• [Task set]
[1] From the decifloat description below, set down the passage starting with "While the module" and going on through "such as toString()".
[2] According to the decifloat description below, what built-in module is the modern recommendation for formatting floats?

• [Exercise passage]
__________

Format floats as decimals with expected rounding
This module formats floats to a given number of decimals with expected rounding, fixing some surprises with native Javascript method toFixed. It seeks to do this with minimal overhead.
While the module works, the modern recommendation is to use the built-in Intl.NumberFormat module, which implements expected rounding with similar performance and many more options. See Comparisons below.
npm install --save decifloat
Formats num
to at least minDecimals
and at most maxDecimals
decimal digits after the decimal point.
import {toFixed} from 'decifloat';
console.log(toFixed(1.005, 0, 2)); // Outputs 1.01
console.log(toFixed(1.005, 0, 5)); // Outputs 1.005
console.log(toFixed(1.005, 5, 5)); // Outputs 1.00500
console.log(toFixed(1.005, 0, 1)); // Outputs 1
Floats in Javascript (as in most modern languages) are represented using powers of 2, which means that most decimal fractions are not represented precisely. For example, 1.005 is not representable precisely in Javascript, and is represented by a slightly smaller number.
The native methods of Number
such as toString()
and toExponential()
do a good job of formatting this slightly smaller number back as "1.005"
for output.
However, because Javascript's 1.005 is actually a slightly smaller than the mathematical 1.005, rounding to two
decimal digits, as done by (1.005).toFixed(2)
, produces "1.00"
, which looks wrong. For the
same reason, 1.005 * 100
produces 100.49999999999999
.
This module solves this issue by scaling "1.005"
to "100.5"
as a string before rounding. Because
it doesn't lose precision in scaling by powers of 10, decifloat.toFixed(1.005, 2, 2)

__________

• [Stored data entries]
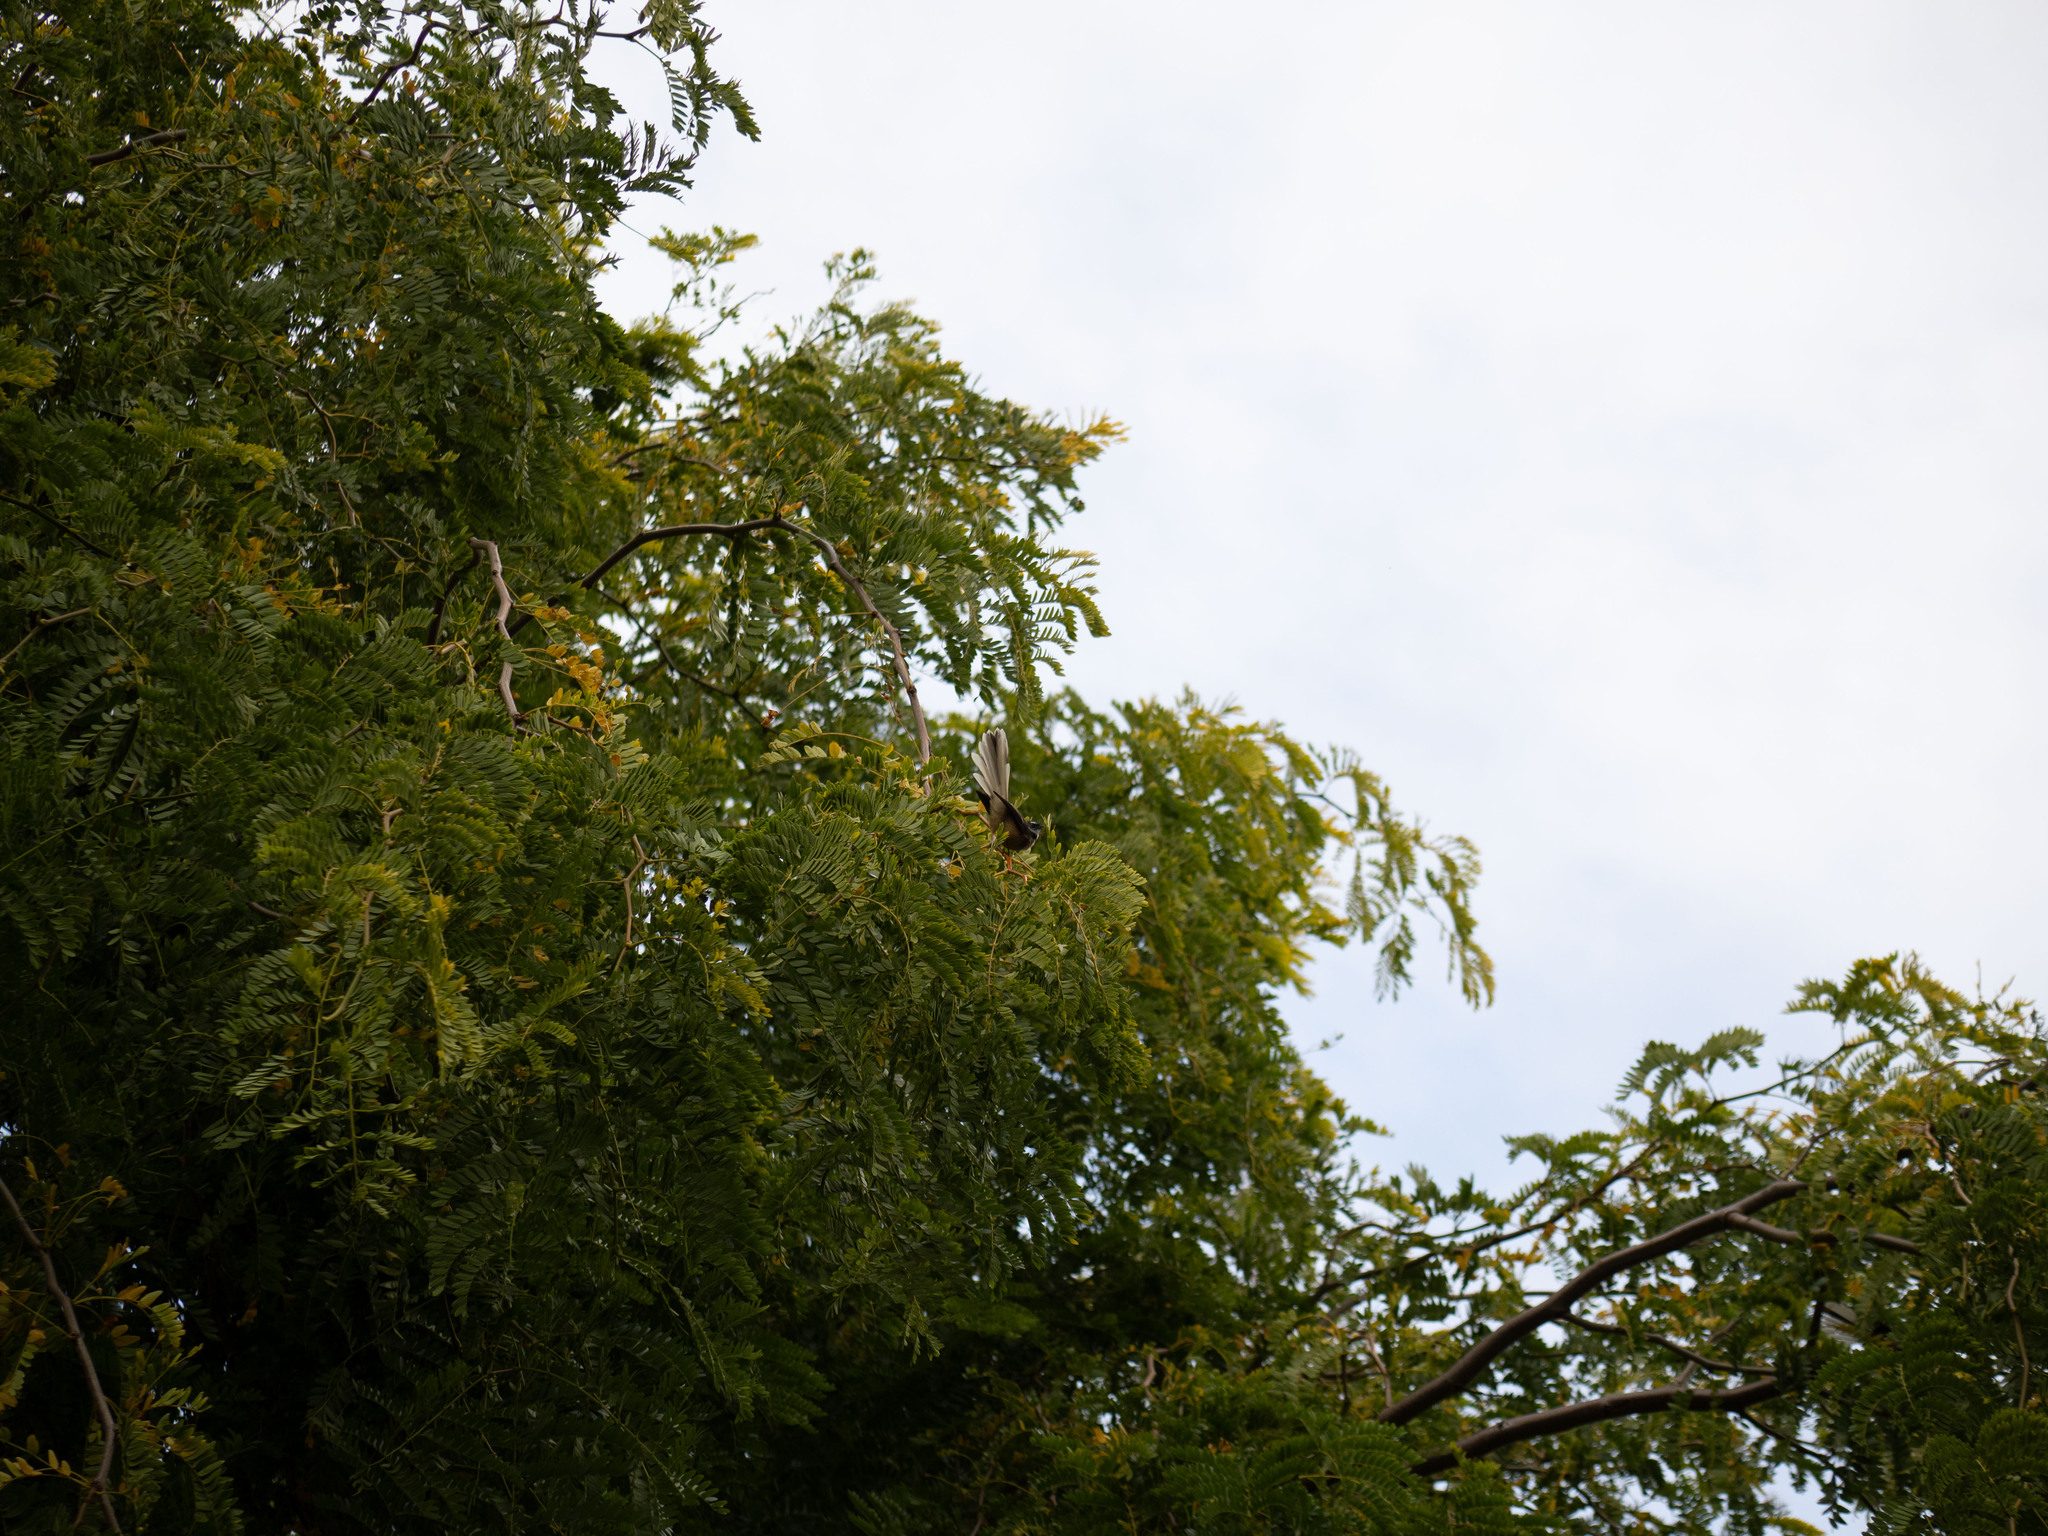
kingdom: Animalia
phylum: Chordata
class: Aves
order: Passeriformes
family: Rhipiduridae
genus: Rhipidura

__________

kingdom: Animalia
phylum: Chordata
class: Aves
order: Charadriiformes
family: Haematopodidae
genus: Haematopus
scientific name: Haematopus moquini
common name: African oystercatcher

__________

• [Solved tasks]
[1]
While the module works, the modern recommendation is to use the built-in Intl.NumberFormat module, which implements expected rounding with similar performance and many more options. See Comparisons below.
npm install --save decifloat
Formats num
to at least minDecimals
and at most maxDecimals
decimal digits after the decimal point.
import {toFixed} from 'decifloat';
console.log(toFixed(1.005, 0, 2)); // Outputs 1.01
console.log(toFixed(1.005, 0, 5)); // Outputs 1.005
console.log(toFixed(1.005, 5, 5)); // Outputs 1.00500
console.log(toFixed(1.005, 0, 1)); // Outputs 1
Floats in Javascript (as in most modern languages) are represented using powers of 2, which means that most decimal fractions are not represented precisely. For example, 1.005 is not representable precisely in Javascript, and is represented by a slightly smaller number.
The native methods of Number
such as toString()

[2] The built-in Intl.NumberFormat module.